Our Ladies and guest were presented with the choice of a prix-fixe 2 course menu (which included bottomless bloody martinis or mimosas), or the a la carte menu. While the flyer promised drinks and food themed for the “Rocky Horror” brunch, the choices didn’t seem any different than normal brunch faire.
Our Ladies and guest all opted for some of the a la carte options, with Brandy partaking of the mimosa while Bunny and Birdie chose the bloody martinis, which were all presented with some amusing plastic vampire fangs. Birdie commented that, “It was awful nice of them to provide me with some false chompers, as I’ve left mine at home.” (It is worth noting that on Sundays, all martinis are ½ price and there are many delicious varieties to choose from, if Brandy hasn’t cleared them all out before you arrive.)
While waited on by a very attentive waiter, the food took an inordinately long time to present itself to the table. In the meantime, Our Ladies were presented with some cinnamon sugar fritters and blueberry compote to snack on. They were a tad dry and crunchy, but better than nothing. As a feast for the eyes, the splendiferous Madam X entertained the multitudes by singing musical numbers from Rocky Horror. “It’s a movie,” Brandy explained, “People attend screenings dressed up as perverts and throw things at each other, from what I understand." Birdie got quite a bit of attention from Madam X, as well as the scantily clad servers. “Such stout, strong featured women here,” Birdie chuckled, “I like a handsome woman.” Bunny and Brandy had long ago deduced that these “women” were not all they appeared, but didn’t have the heart to explain things to the dear man.
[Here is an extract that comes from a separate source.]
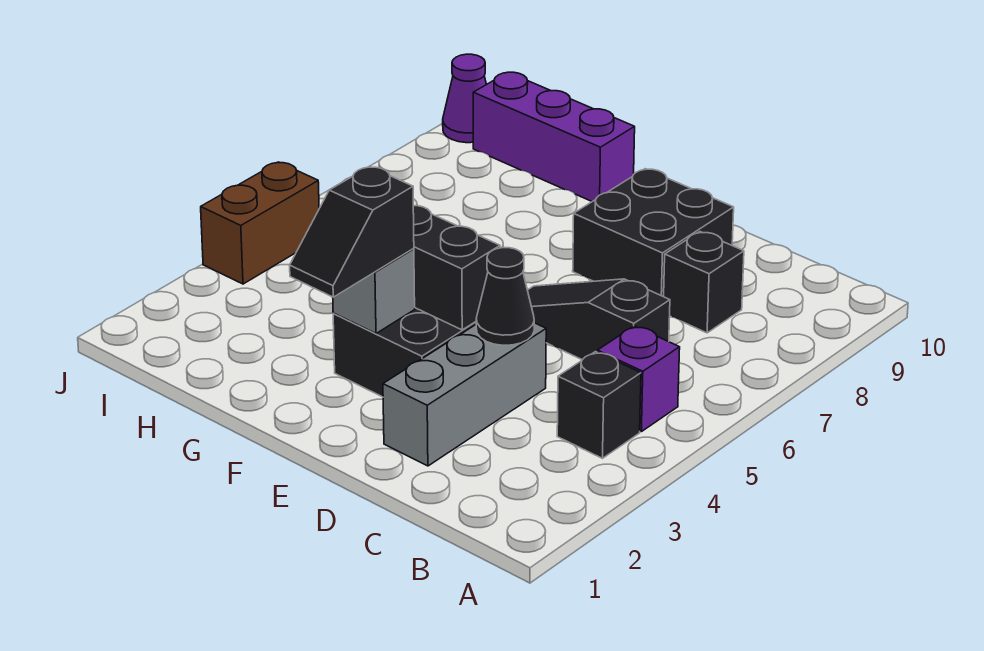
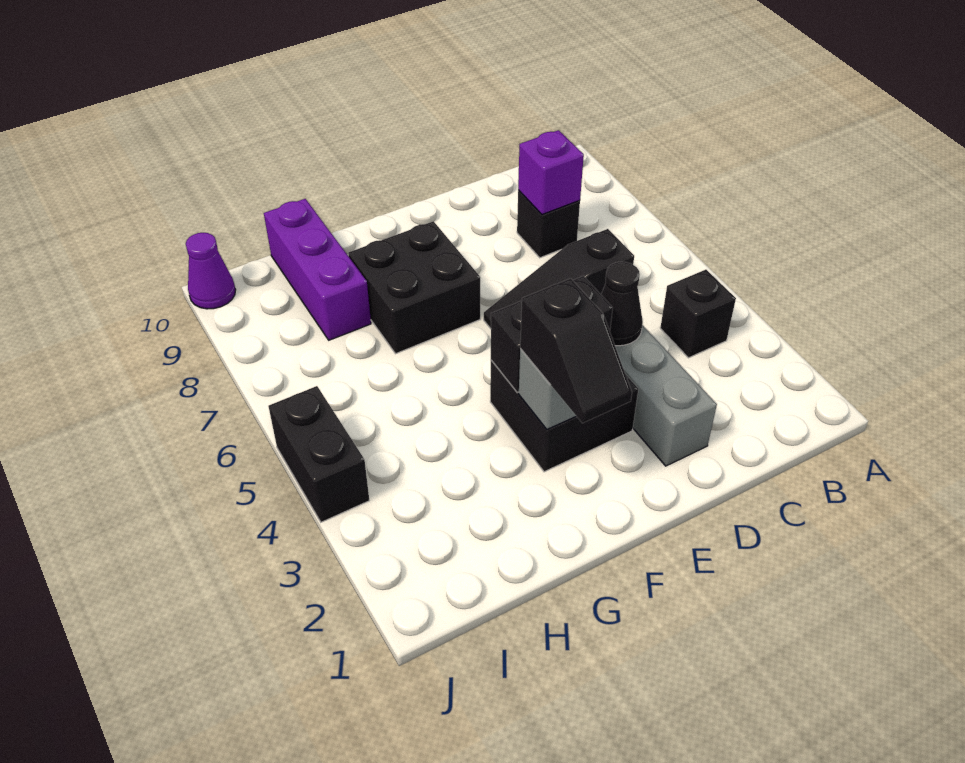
purple 1x1 brick [597,326,680,432] -> purple 1x1 brick moved to [518,130,584,214]
black 2x2 brick [573,169,734,297] -> black 2x2 brick moved to [348,221,480,354]
purple 1x3 brick [473,72,635,202] -> purple 1x3 brick turned to [264,199,371,340]
brown 1x2 brick [201,162,319,284] -> black 1x2 brick [269,386,369,522]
Finally, the food arrived. Birdie chose the “Big Blue,” a crispy and fluffy, yet sparsely plated waffle, here presented with three syrups: Nutella cream, more blueberry compote, and cayenne maple (the latter of which was reportedly the best of the three). Birdie also ordered a side of Stone Ground Grits, which turned out to be the best thing any of them tasted that morning.

Brandy’s meal consisted of “the Big Bad Wolf”; four sliders with blue cheese and Cajun fries. Brandy felt the sliders were a tad over done, ruining the flavor of what was obviously a very high quality beef. The fries were thinly cut and crispy, but tasted no better than a standard “steak fry.”
Bunny’s plate was the most eye catching, presentation wise. She had ordered the “Big Daddy,” which was eggs Florentine with ham and a tangy béarnaise sauce, severed over whole wheat toast and accompanied by a small greens salad. The eggs were well poached, but the toast was dry and hard to eat, and the greens were undressed for their début.
While the food may not have been worth the wait, the experience of brunching at the Kit Kat Lounge did put Our Ladies and their befuddled guest in the proper Halloween spirit for just about $25 a person. Brandy made plans to return that night and make a 50 course dinner from the martini menu.